AstraZeneca’s heart failure drug Farxiga gets FDA priority review

07 January 2020 | News

US Food and Drug Administration has accepted a supplemental New Drug Application and granted Priority Review for Farxiga (dapagliflozin) to reduce the risk of cardiovascular (CV) death or the worsening of heart failure (HF) in adults with heart failure with reduced ejection fraction

AstraZeneca has announced the US Food and Drug Administration (FDA) has accepted a supplemental New Drug Application (sNDA) and granted Priority Review for Farxiga (dapagliflozin) to reduce the risk of cardiovascular (CV) death or the worsening of heart failure (HF) in adults with heart failure with reduced ejection fraction (HFrEF) with and without type-2 diabetes (T2D). Farxiga is a first-in-class, oral once-daily selective inhibitor of human sodium-glucose co-transporter 2 (SGLT2).

The Prescription Drug User Fee Act date, the FDA action date for this supplemental application, is scheduled for the second quarter of 2020.

The sNDA was based on results from the landmark Phase III DAPA-HF trial published in September 2019 in The New England Journal of Medicine, which showed Farxiga on top of standard of care reduced the incidence of the composite outcome of CV death or the worsening of HF versus placebo.

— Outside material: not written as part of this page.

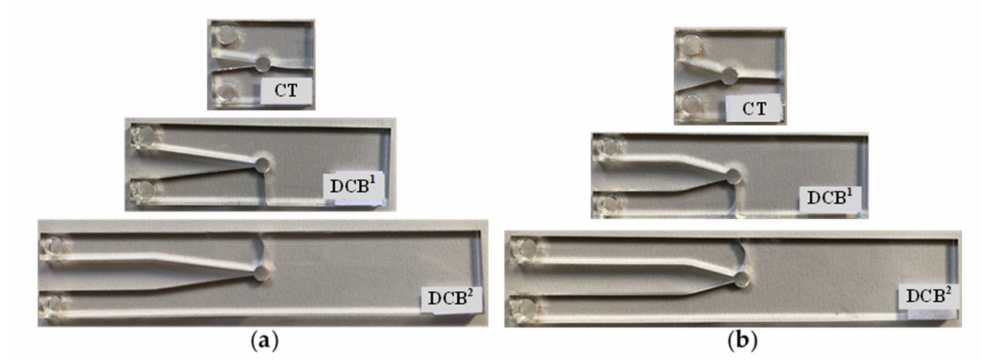
Figure 7. CT, DCB 1 , and DCB 2 VO-notched specimens fractured under mode I loading condition. P = 2.5 mm. ( a ) γ = 15 ◦ ; ( b ) γ = 30 ◦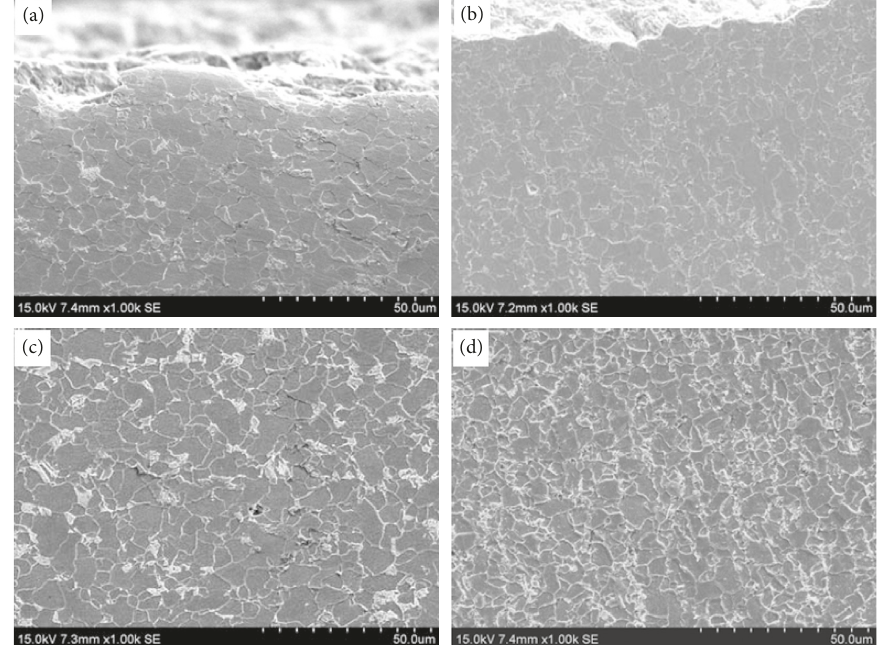
Figure 7: Microstructures of the fracture section of the weld joint specimens (a) with and (b) without surface finishing, and the mi- crostructures of (c) weld junction and (d)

Mene Pangalos, Executive Vice President, BioPharmaceuticals R&D, said: “Farxiga is well established in the treatment of type-2 diabetes and this Priority Review shows its potential to also impact millions of patients with heart failure. If approved, Farxiga will be the first and only medicine of its kind indicated to treat patients with heart failure.”

In September 2019, the FDA granted Fast Track designation for the development of Farxiga in HF. In August 2019, the FDA also granted Fast Track designation for the development of Farxiga to delay the progression of renal failure and prevent CV and renal death in patients with chronic kidney disease, with and without T2D.

Farxiga is indicated as a monotherapy and as part of combination therapies to improve glycaemic control in adults with T2D. In October 2019, the FDA also approved Farxiga to reduce the risk of hospitalisation for heart failure in patients with T2D and established cardiovascular disease or multiple CV risk factors.